Gas and fertilizer. The plant has an area of filtered water that is used in the industrial process and irrigate the existing gardening.
The plant has a capacity to treat 27 million gallons per day, which are returned clean to the Isabela River.
The sludge is deposited in two large tanks or anerobic digesters of 7 thousand cubic meters each, where they are concentrated in 21 hours, producing biogas that is used as fuel in the plant.

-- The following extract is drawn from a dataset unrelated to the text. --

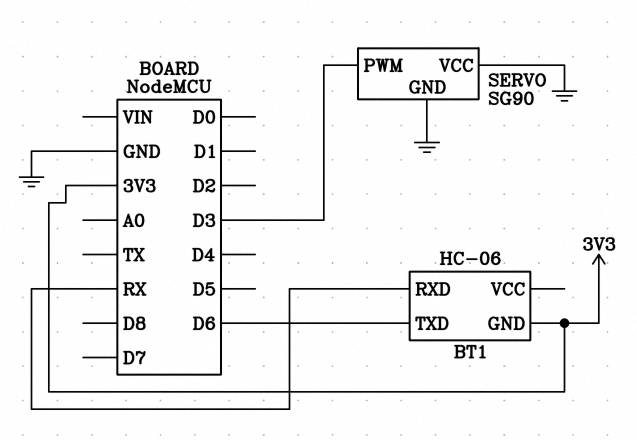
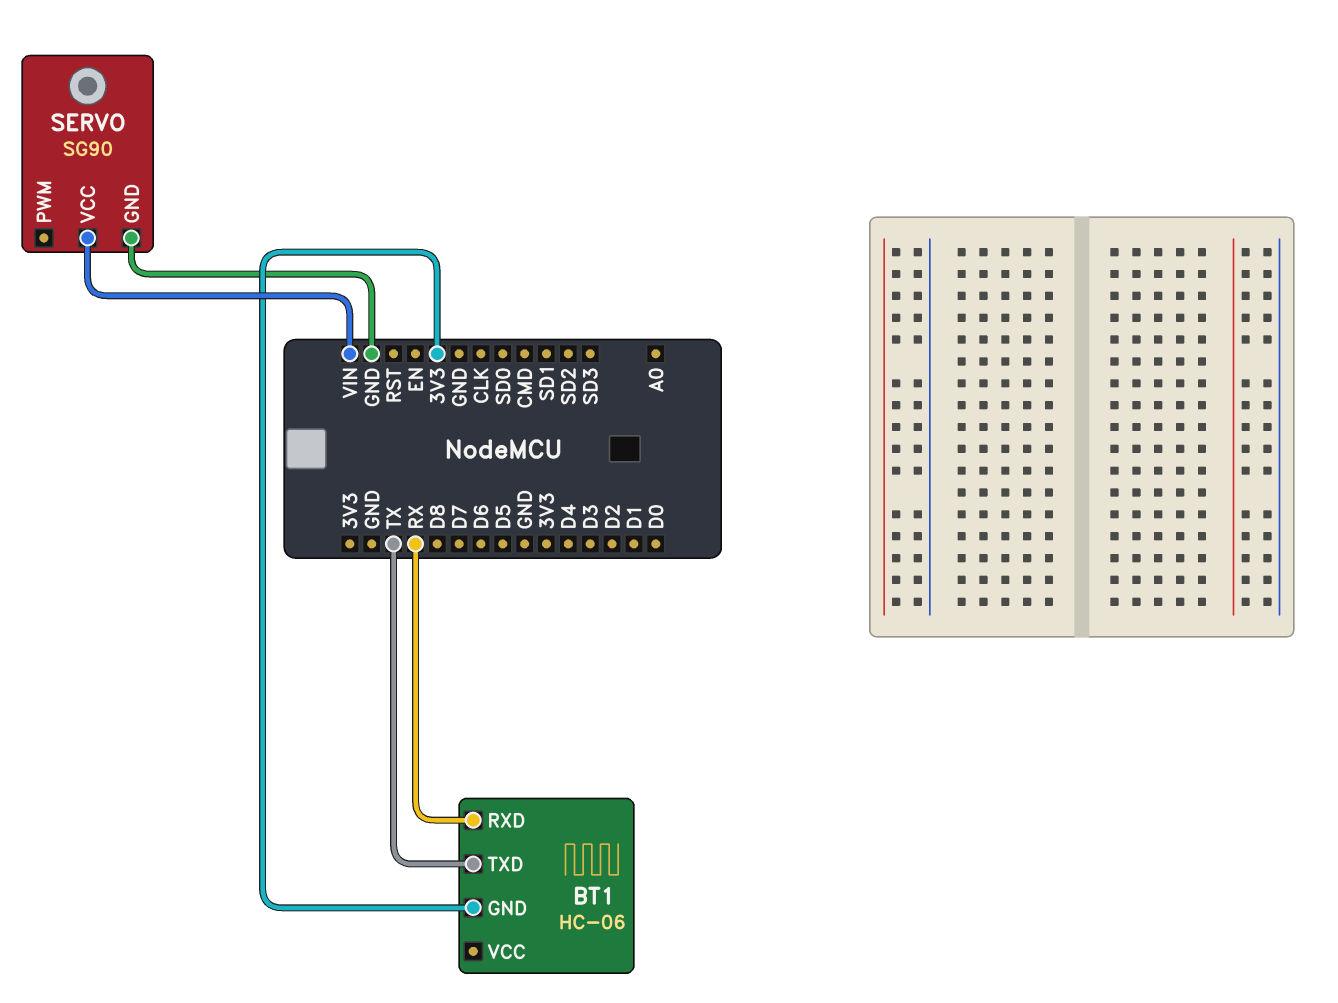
BT1 pin TXD: D6 -> TX
SERVO pin PWM: D3 -> none
SERVO pin VCC: GND -> VIN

With the remaining particles, they are converted into organic fertilizer with a storage capacity of up to 140 cubic meters and that would be transferred to the land that will be irrigated by the Monte Grande dam.
Social impact
The director of the Caasd, architect Alejandro Montás, said that this plant is the most important project of the Dominican State and of the Santo Domingo Sewer Master Plan and will contribute decisively to the decontamination of the Isabela and Ozama rivers. The architect Montás points out that the station will receive the wastewater from 30 neighborhoods of Santo Domingo with a population of 450 thousand inhabitants.